The belle of the ball in the NCAA tournament has to be VCU, who have made it to the Elite Eight after needing to participate in a play-in game. By any measure, expanding the field to 68 teams has to be counted as a success. But what of other "lessons" people seem to be garnering from seeing the outcomes?
Illinois is part of the Big Ten and we did our part in the tournament by winning our first round game as a 9 seed by beating UNLV. We even gave Kansas a run for their money in the next game. But there are no Big Ten teams in the Elite Eight this year, the only "power conference" not to secure a slot in that esteemed grouping. The SEC leads the way with 2 teams (Florida and Kentucky). The ACC has North Carolina, the Big Twelve Kansas, the Big East Connecticut, and the Pac Ten Arizona. Along with VCU the other Cinderella team is Butler. (How can you be a Cinderella if you made it to the championship game the year before?) . Perhaps not having the school name be a state is sufficient for putting on the glass slipper.
What I want to ask here is whether we can infer from this that the Big Ten was overrated or that the best conference in fact was the SEC, using the number of teams in the Elite Eight as the criterion for the ranking. And on that, here are a few points. First, teams that are younger (mainly freshmen and sophomores as the starters) are apt to get better over the season as the players learn their roles and adjust to each other. However, all inter-league play happens early. So the results there, with a few exceptions, tend to be biased against the younger teams and favor the more experienced clubs. If a young but talented team comes on late that shouldn't be a surprise. But it often is because this learning over time isn't in the rating systems. North Carolina seems to be in this situation.
Second, teams that get to be number 1 in the country in the polls start to play defensively, to protect a title that they really haven't earned but to which they've been anointed. To the extent that such a team also has young players, the rating can block the learning. I'd put Ohio State in this category. It didn't seem to me they improved that much from mid season on. And if Diebler is missing from the outside they are not that amazing a club.
Third, if you just look at wins and losses, that would seem to leave a lot to chance, allowing a better team to be upset by a lesser team. But if you look at a basketball game as a series of possessions, with the winning team the one that wins the most possessions, you come to a different sort of conclusion. In my back of the envelope calculation, a possession is 20 seconds on average so a game without overtime has 120 possessions. When there is a decisive margin, it is pretty good evidence that the better team one. On that VCU was simply better than Georgetown and Purdue, but about even with Florida State. Since that game went to overtime, one can certainly imagine the final score going the other way and likewise for Kentucky against Ohio State. On the other hand, if you look at the graph of the game flow on Butler versus Wisconsin, you see that Butler had a commanding lead in the middle of the second half, and then Wisconsin "made the score more respectable" at the end. In this case the point spread at the 30 minute mark is probably a better indicator, meaning Butler was clearly the better team. On that metric, Illinois did better against Kansas. That game was close until about 5 minutes left.
Four of the Big Ten's losses in the tournament were to Elite Eight teams and only one of those was close (Kentucky over Ohio State). Transitivity has a way of failing in this sort of analysis (if A is better than B and B is better than C then A is better than C). But it is impossible to make inferences about quality of teams without assuming it. Given the evidence, it is hard not to conclude that the Big Ten was overrated, certainly at the top of league.

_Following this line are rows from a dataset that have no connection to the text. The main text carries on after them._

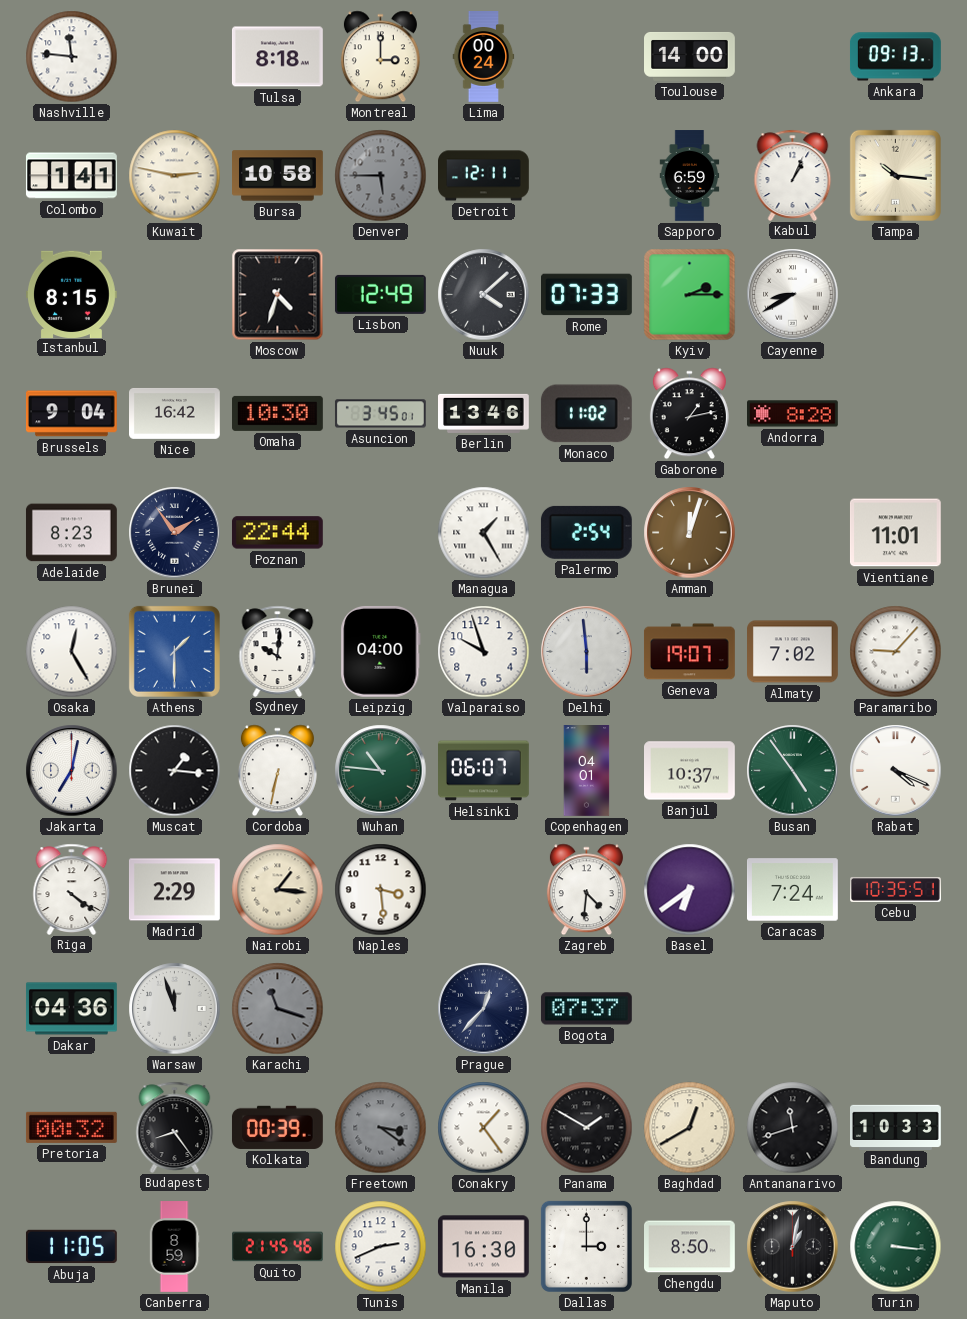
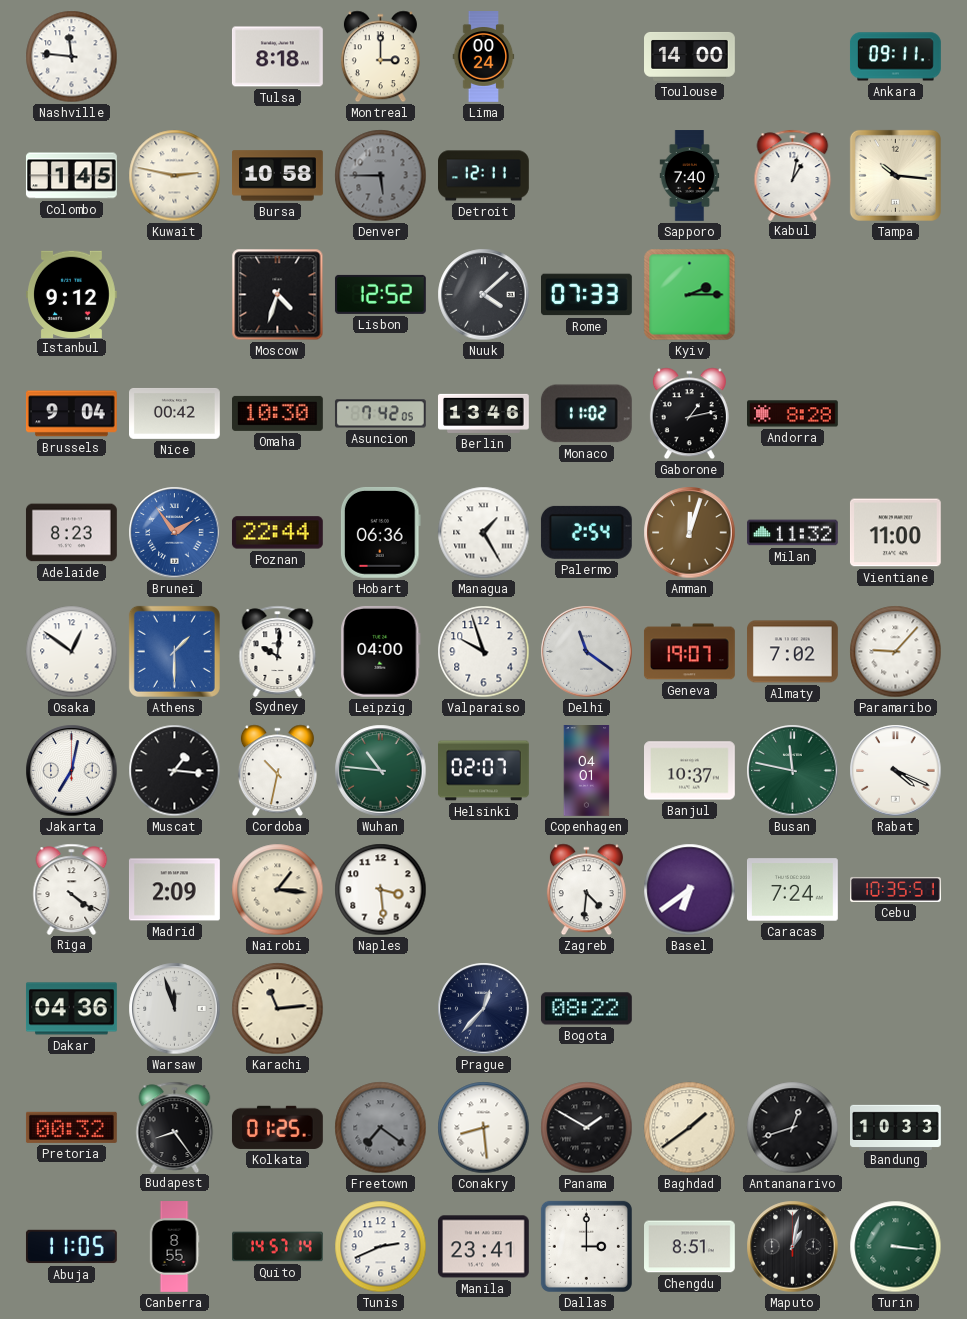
Ankara: 09:13 -> 09:11
Colombo: 1:41 -> 1:45
Sapporo: 6:59 -> 7:40
Kabul: 1:04 -> 1:02
Istanbul: 8:15 -> 9:12
Lisbon: 12:49 -> 12:52
Cayenne: 8:40 -> none
Nice: 16:42 -> 00:42
Asuncion: 3:45 -> 7:42
Brunei dial: navy -> blue
Hobart: none -> 06:36
Milan: none -> 11:32
Vientiane: 11:01 -> 11:00
Osaka: 12:25 -> 12:51
Delhi: 5:59 -> 11:21
Cordoba: 6:32 -> 10:32
Helsinki: 06:07 -> 02:07
Busan: 4:54 -> 11:47
Madrid: 2:29 -> 2:09
Karachi: 11:18 -> 11:14
Karachi dial: grey -> cream
Bogota: 07:37 -> 08:22
Kolkata: 00:39 -> 01:25
Freetown: 3:21 -> 7:21
Conakry: 1:24 -> 8:29
Baghdad: 12:40 -> 1:39
Antananarivo: 11:42 -> 12:42
Canberra: 8:59 -> 8:55
Quito: 21:45 -> 14:57
Manila: 16:30 -> 23:41
Chengdu: 8:50 -> 8:51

There is then the question not of inferring quality at the top, but rather quality at the middle, measuring conference quality by the number of teams it gets into the tournament or perhaps the number of teams normalized by size of conference. On that one maybe 10 years ago I'd have said that there are two many automatic qualifiers from mediocre conferences. Now my conclusion is the big name schools are displacing some decent and talented lesser name schools. The Big Ten got 7 this year. That was probably 2 too many. I'll let Charles Barkley be the one who whines about the Big East.
For the rest of this tournament, I will root for Cinderella. It would be great for College Basketball if Butler won it all. And it would be wonderful to see VCU upset Kansas. If you are not a fan of one of the other Elite Eight teams, why else watch?